AktualBersuara.com, sebuah video aksi Kepala Desa (Kades) Ngepringan, Sragen, Narso, mandi lumpur di jalan rusak utama Mlale-Ngepringan menjadi viral di media sosial pada Rabu (21/1/2026). Aksi ini merupakan bentuk protes Narso kepada Pemkab Sragen setelah dirinya dan banyak warga terpeleset akibat kondisi jalan yang tak kunjung diperbaiki sejak 2019.
Dilansir detikJateng, dalam video yang beredar, Narso terlihat mengenakan seragam dinas lengkap dengan topi. Ia menyiramkan air keruh ke sekujur tubuhnya saat berada di kubangan jalan yang rusak parah. Aksi ini menarik perhatian publik dan memicu reaksi di media sosial.
Narso menjelaskan bahwa aksi tersebut adalah bentuk protes keras kepada Pemkab Sragen. Menurutnya, hal itu dilakukan setelah ia terpeleset di jalan utama Mlale-Ngepringan saat hendak mencari sarapan. "Video kejadian tadi pagi saat berangkat kerja. Saya terpeleset di situ, mau cari sarapan lewat jalan selatan.
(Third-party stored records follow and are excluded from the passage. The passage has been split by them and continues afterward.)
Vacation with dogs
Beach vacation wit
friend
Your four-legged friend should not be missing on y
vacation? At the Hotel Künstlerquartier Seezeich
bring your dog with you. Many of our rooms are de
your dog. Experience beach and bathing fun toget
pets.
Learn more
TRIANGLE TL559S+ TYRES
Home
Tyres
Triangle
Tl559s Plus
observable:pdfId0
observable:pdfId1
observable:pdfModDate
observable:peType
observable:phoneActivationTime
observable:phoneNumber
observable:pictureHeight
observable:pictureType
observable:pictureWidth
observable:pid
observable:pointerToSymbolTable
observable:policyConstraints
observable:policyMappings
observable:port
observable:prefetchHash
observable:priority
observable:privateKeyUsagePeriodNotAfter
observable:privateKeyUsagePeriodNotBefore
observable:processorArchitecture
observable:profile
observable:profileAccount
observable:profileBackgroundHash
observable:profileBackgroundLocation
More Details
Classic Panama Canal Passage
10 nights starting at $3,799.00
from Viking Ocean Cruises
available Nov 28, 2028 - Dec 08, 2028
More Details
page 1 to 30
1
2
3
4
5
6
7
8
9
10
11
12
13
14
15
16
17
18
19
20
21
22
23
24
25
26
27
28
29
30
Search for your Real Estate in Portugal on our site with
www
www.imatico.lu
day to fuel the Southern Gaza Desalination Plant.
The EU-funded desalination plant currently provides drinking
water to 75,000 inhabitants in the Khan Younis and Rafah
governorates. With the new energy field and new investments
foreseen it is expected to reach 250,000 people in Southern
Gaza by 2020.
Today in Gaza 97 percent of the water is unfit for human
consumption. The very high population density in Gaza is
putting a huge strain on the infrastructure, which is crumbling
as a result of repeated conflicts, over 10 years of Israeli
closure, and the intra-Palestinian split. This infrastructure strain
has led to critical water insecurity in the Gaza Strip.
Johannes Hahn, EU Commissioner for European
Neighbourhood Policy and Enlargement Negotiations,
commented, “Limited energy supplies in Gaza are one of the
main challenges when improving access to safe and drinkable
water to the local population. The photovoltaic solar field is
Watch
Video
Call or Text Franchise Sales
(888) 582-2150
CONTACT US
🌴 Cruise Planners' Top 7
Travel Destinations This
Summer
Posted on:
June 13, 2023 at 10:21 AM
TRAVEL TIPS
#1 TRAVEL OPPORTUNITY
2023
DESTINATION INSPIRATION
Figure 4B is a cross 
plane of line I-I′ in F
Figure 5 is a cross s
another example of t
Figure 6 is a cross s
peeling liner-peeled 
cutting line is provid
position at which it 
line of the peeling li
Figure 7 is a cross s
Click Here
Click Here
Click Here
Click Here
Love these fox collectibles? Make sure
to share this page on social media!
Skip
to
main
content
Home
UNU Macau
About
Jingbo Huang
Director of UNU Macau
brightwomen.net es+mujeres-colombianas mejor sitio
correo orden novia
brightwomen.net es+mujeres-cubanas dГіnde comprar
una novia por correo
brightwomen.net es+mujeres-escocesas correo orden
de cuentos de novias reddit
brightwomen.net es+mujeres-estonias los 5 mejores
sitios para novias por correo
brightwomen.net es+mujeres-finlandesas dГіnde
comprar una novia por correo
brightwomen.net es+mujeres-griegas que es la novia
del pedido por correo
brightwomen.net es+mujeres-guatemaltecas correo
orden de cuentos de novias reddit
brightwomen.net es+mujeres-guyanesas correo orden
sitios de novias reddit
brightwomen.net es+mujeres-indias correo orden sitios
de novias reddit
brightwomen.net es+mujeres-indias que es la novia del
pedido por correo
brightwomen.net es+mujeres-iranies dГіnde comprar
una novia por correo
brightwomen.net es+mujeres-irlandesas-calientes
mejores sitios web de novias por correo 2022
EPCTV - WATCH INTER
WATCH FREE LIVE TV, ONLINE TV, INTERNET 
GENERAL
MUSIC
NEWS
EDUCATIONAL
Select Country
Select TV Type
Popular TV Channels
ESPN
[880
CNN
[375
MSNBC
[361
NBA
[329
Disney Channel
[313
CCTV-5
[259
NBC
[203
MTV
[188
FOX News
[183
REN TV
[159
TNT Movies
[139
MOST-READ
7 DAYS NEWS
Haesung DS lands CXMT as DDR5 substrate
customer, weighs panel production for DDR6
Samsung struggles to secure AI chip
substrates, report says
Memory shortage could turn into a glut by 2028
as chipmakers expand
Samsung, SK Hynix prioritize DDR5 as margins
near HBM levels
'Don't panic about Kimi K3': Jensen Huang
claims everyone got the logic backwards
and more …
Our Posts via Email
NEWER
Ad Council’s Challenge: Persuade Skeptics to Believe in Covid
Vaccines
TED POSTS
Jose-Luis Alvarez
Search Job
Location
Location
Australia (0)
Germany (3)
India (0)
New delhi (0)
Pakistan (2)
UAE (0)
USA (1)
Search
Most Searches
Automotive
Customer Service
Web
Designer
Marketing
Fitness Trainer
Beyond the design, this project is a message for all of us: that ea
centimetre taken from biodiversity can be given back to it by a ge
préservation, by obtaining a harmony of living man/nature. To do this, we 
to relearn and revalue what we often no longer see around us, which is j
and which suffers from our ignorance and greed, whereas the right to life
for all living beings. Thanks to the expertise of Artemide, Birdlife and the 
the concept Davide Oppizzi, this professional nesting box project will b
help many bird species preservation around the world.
Terus terpeleset," kata Narso.
Ia menambahkan bahwa tidak hanya dirinya, banyak warga lain juga menjadi korban dan jatuh di jalan tersebut. "Sebenarnya tidak cuma saya yang terpeleset di situ, sudah banyak warga yang jatuh juga," imbuhnya.
Diketahui, jalan utama Mlale-Ngepringan sudah rusak parah sejak tahun 2019. Narso mengungkapkan bahwa Pemkab Sragen sempat berencana memperbaiki jalan itu pada tahun 2025. Namun, rencana tersebut hingga kini tak kunjung terlaksana.
Setelah video aksinya viral, Narso menyebutkan bahwa pihak Pemkab Sragen mulai merespons. "Ada (yang datang). Kelihatannya semua merapat ke balai desa," ujarnya. Ia berharap agar kondisi jalan tersebut segera ditindaklanjuti oleh pemerintah daerah. "Semoga segera ditindaklanjuti," harap Narso.
Sementara itu, Kabid Bina Marga Dinas Pekerjaan Umum (DPU) Sragen, Aribowo Sulistyono, membenarkan pihaknya telah mengecek lokasi jalan yang rusak. Berdasarkan keterangannya, perbaikan jalan itu sempat tertunda karena adanya refocusing anggaran.